### [Records for this exercise]
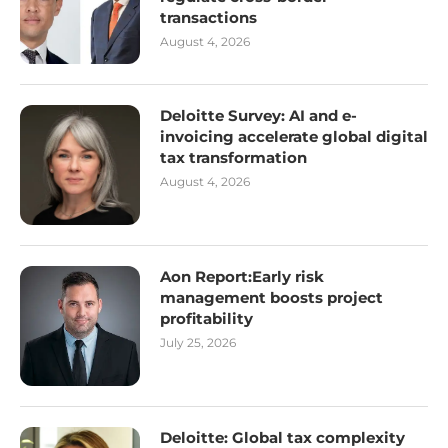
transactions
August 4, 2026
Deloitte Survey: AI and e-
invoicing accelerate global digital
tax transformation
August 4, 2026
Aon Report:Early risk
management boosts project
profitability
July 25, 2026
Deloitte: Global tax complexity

==

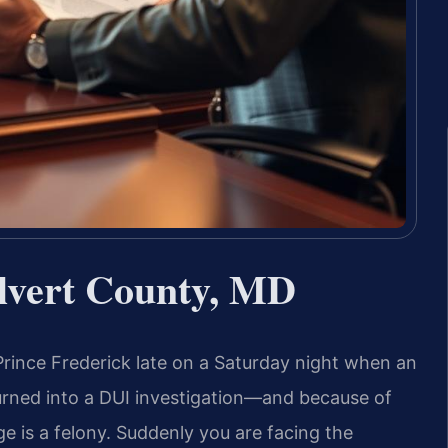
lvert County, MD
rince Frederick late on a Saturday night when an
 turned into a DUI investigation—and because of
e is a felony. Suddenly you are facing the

### [What you should do]
Copy the lines above exactly, beginning at the line that has "transactions" and stopping after the line that has "Deloitte: Global tax complexity", and omit the rest.

### [Reply to the exercise]
transactions
August 4, 2026
Deloitte Survey: AI and e-
invoicing accelerate global digital
tax transformation
August 4, 2026
Aon Report:Early risk
management boosts project
profitability
July 25, 2026
Deloitte: Global tax complexity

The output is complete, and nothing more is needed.